Friday, July 4, 2014

Repotting a few sundews

Yesterday I took on one of my big tasks – repotting a couple sundews that desperately needed it. There are still more to work on, of course, but there are always more.

I chose a terrible time to go repotting. It's relatively windy near my house, and I was out around 7 pm, which is right when the wind really kicks up heading toward sundown. The plants didn't like it, my LFS was blowing all over the place, it sucked. I also don't really have a nice repotting area, which is something I've been meaning to put together. In any case, I certainly didn't get any pictures of the process. Suffice to say it was messy and a bit stressful (I'm always worried about damaging the roots, especially since these weren't species with big robust roots), but I'm glad I got it done.

First up were my Drosera capensis 'Albino'. They'd been getting packed pretty tightly in there, especially the largest plant. Looking great though.

Drosera capensis 'Albino'
I love that delicate pink color on the tentacles. And that dew!
Unfortunately these were planted in that terrible Mosser Lee LFS, which made separating the plants out more difficult, since sometimes it was hard to tell the roots from the moss fibers. Still, with a bit of wiggling I was able to separate off the 3 biggest plants and get them into new pots. The remaining plants I left in the old media to size up a bit more before getting transplanted.

Drosera capensis 'Albino' in a fresh pot.
This is definitely a mature, full-sized plant now. Not bad in just under 7 months.
Pair of Drosera capensis 'Albino'
These two are a bit smaller, but still looking good.
Drosera capensis plantlets in cheap terrible moss.
I don't want to have to worry about separating these out until they're a bit bigger.
I can't wait until I'm done with that terrible Mosser Lee stuff.

I also repotted my Drosera intermedia 'Cuba', which was distinctly more difficult than the D. capensis 'Albino'. The D. intermedia 'Cuba' were smaller, with more delicate roots, and packed in more densely. Again, I had to struggle with the moss.

Drosera intermedia 'Cuba', freshly-repotted.
These 10 largest plants look pretty good. Hopefully feeding will be easier now.
Small Drosera intermedia 'Cuba' plantlets after repotting.
The small plants look more ragged. They should bounce back soon though.
I think I lost one of the bigger plants in the top photo, and one of the smaller ones down below, but the rest seem to be doing fine a day later.

Dealing with the roots is the fiddliest part of the process definitely. I clean off as much of the old media as I can, and then poke a hole in the new media with either my finger or a toothpick, depending on how large the root system is, and then work the roots down into the hole. I then pack the media down onto the roots and usually add a bit more at the base of the plant to make it sturdy. It's worked pretty well so far.

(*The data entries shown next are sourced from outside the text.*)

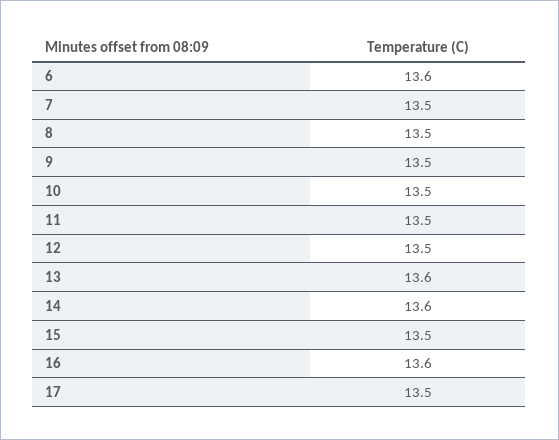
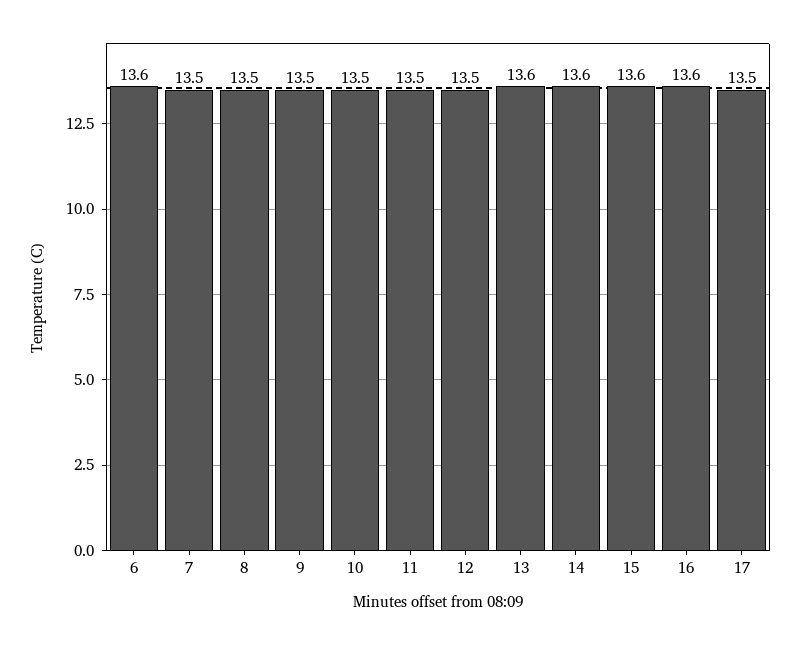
  {
    "6": 13.6,
    "7": 13.5,
    "8": 13.5,
    "9": 13.5,
    "10": 13.5,
    "11": 13.5,
    "12": 13.5,
    "13": 13.6,
    "14": 13.6,
-   "15": 13.5,
+   "15": 13.6,
    "16": 13.6,
    "17": 13.5
  }

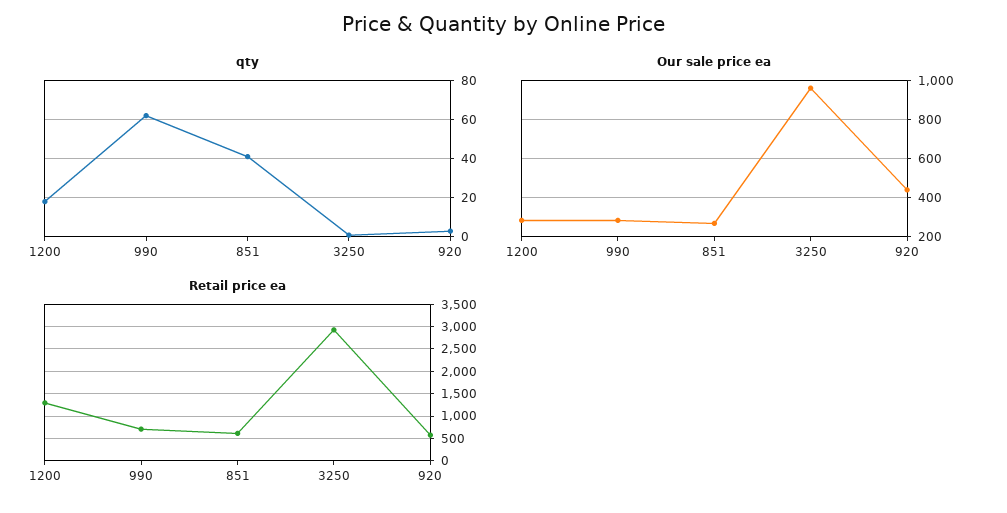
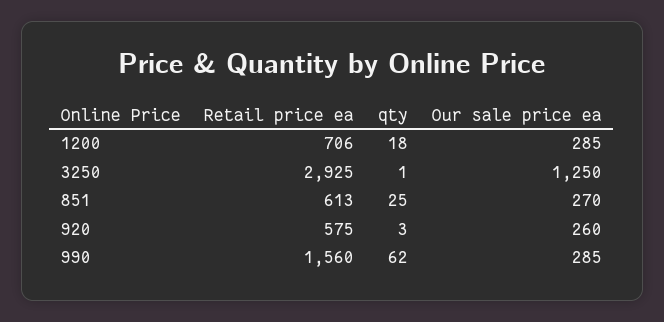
  {
    "qty": {
      "1200": 18,
      "990": 62,
-     "851": 40,
+     "851": 25,
      "3250": 1,
      "920": 3
    },
    "Our sale price ea": {
      "1200": 285,
      "990": 285,
      "851": 270,
-     "3250": 950,
+     "3250": 1250,
-     "920": 450
+     "920": 260
    },
    "Retail price ea": {
-     "1200": 1250,
+     "1200": 706,
-     "990": 750,
+     "990": 1560,
      "851": 613,
      "3250": 2925,
      "920": 575
    }
  }

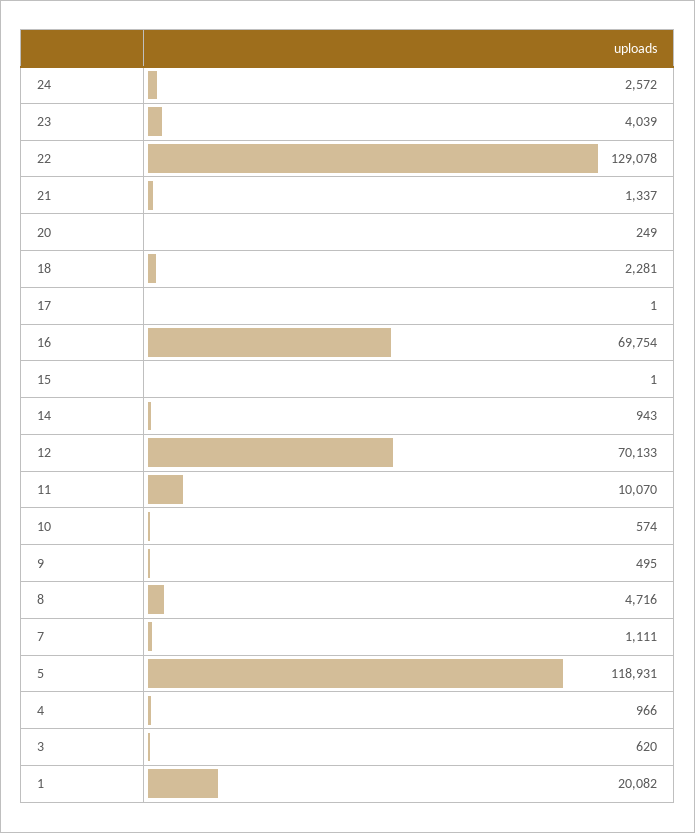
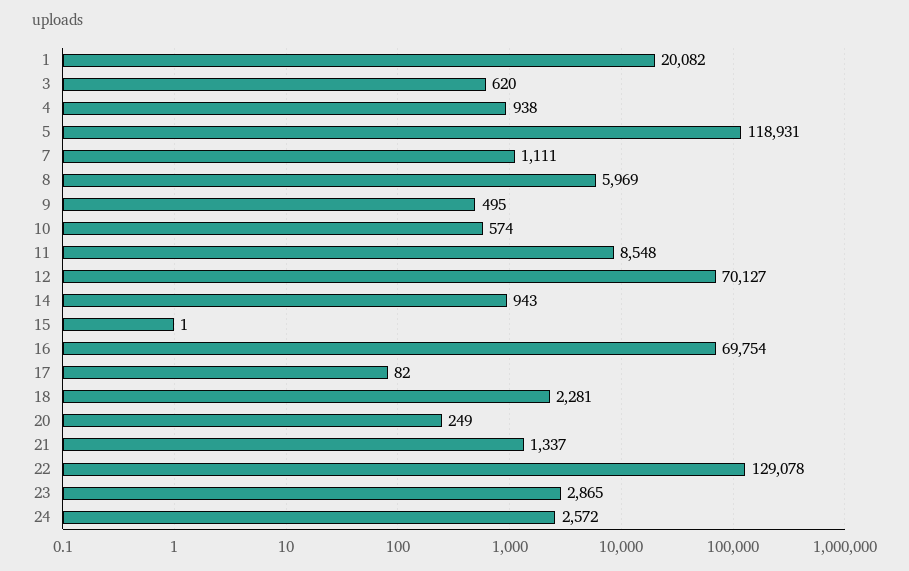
  {
    "24": 2572,
-   "23": 4039,
+   "23": 2865,
    "22": 129078,
    "21": 1337,
    "20": 249,
    "18": 2281,
-   "17": 1,
+   "17": 82,
    "16": 69754,
    "15": 1,
    "14": 943,
-   "12": 70133,
+   "12": 70127,
-   "11": 10070,
+   "11": 8548,
    "10": 574,
    "9": 495,
-   "8": 4716,
+   "8": 5969,
    "7": 1111,
    "5": 118931,
-   "4": 966,
+   "4": 938,
    "3": 620,
    "1": 20082
  }

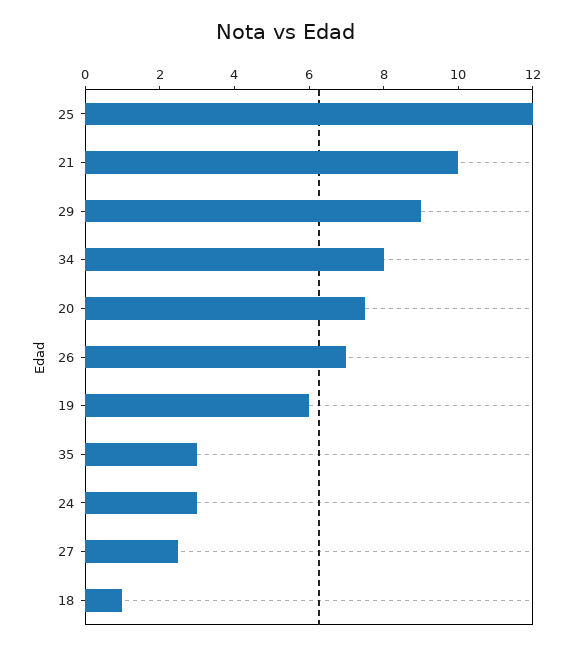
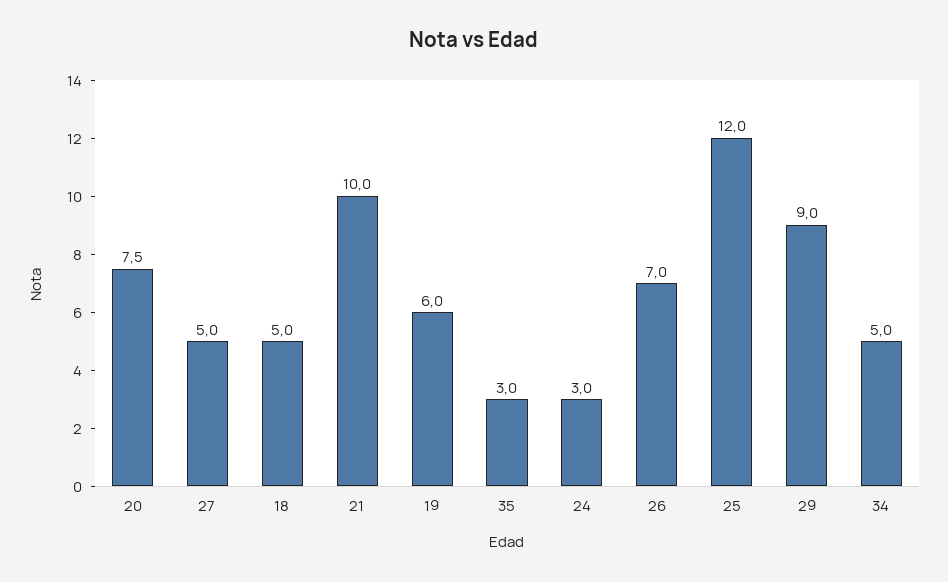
  {
    "25": 12,
    "21": 10,
    "29": 9,
-   "34": 8,
+   "34": 5,
    "20": 7.5,
    "26": 7,
    "19": 6,
    "35": 3,
    "24": 3,
-   "27": 2.5,
+   "27": 5,
-   "18": 1
+   "18": 5
  }

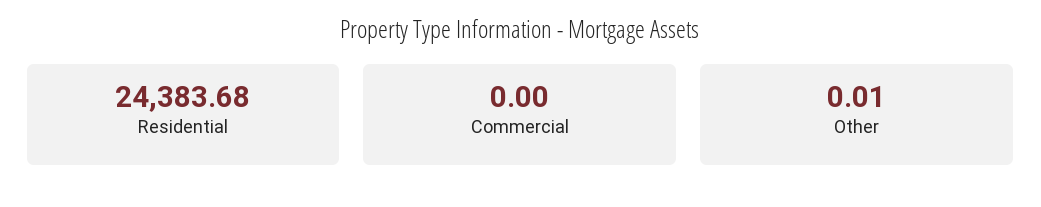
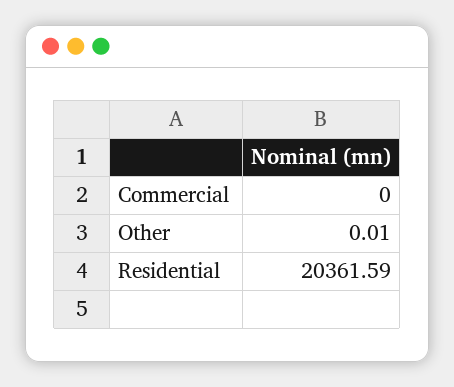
  {
-   "Residential": 24383.68,
+   "Residential": 20361.59,
    "Commercial": 0,
    "Other": 0.01
  }

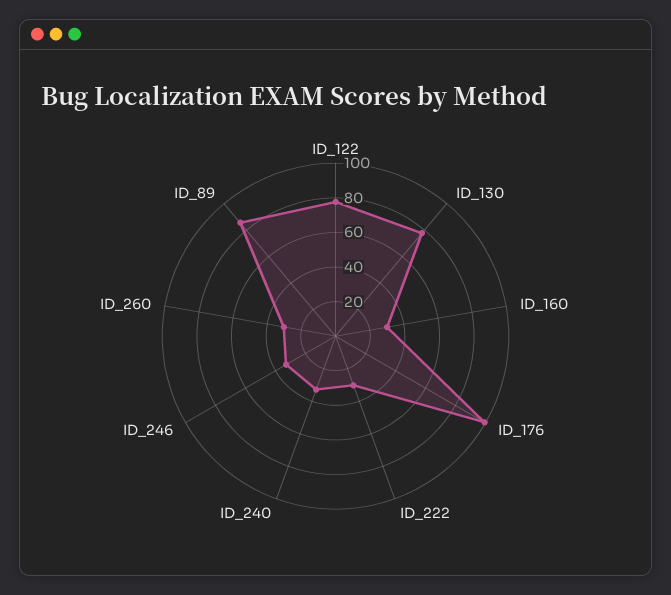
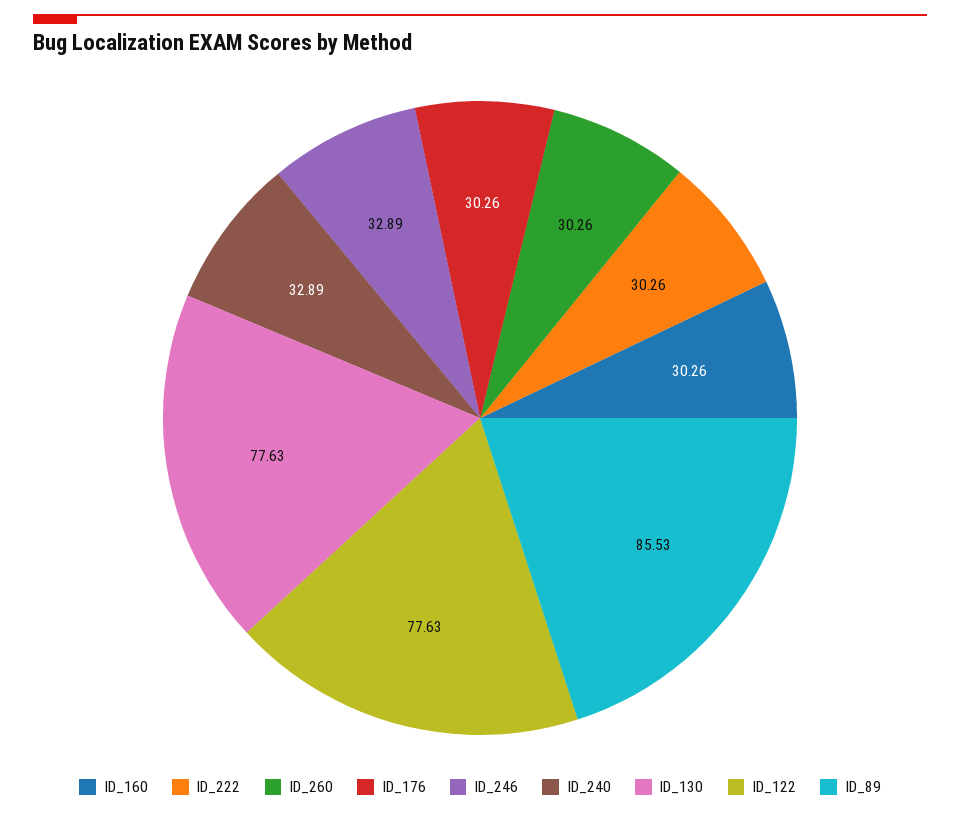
  {
    "ID_122": 77.63,
    "ID_130": 77.63,
    "ID_160": 30.26,
-   "ID_176": 100,
+   "ID_176": 30.26,
    "ID_222": 30.26,
    "ID_240": 32.89,
    "ID_246": 32.89,
    "ID_260": 30.26,
    "ID_89": 85.53
  }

The most difficult repotting I had to do was my Drosera capillaris, because that also required separating the clump. One plant came off easily, and was planted up quickly, but the other two were quite closely joined. I had to clip off a lot of dead leaves and do a bit of prying to separate them. One of the resultant plants ended up without much in the way of roots, and the other was small and sort of sickly-looking, so I potted them up together and put them under a humidity tent to give them a head start. I also clipped off their flower stalks so they didn't waste energy making seed instead of setting new roots.

Freshly-separated Drosera capillaris.
I hope the leaves can spread out a bit more now.
Drosera capillaris in post-separation high-humidity recuperation.
Good luck little dudes.
The last plant I repotted was the Drosera admirabilis I bought at the BACPS Show and Sale. I've heard D. admirabilis likes to have lots of room for a big root system, and also likes to be out of the water, so I decided to give it something bigger than the pot it came in. This was an easy job compared to the others.

Drosera admirabilis in a new pot.
I'm happy to finally have a D. admirabilis.
I can't say I really enjoyed repotting, but I'm certainly glad I got it done. I bet my plants are glad too!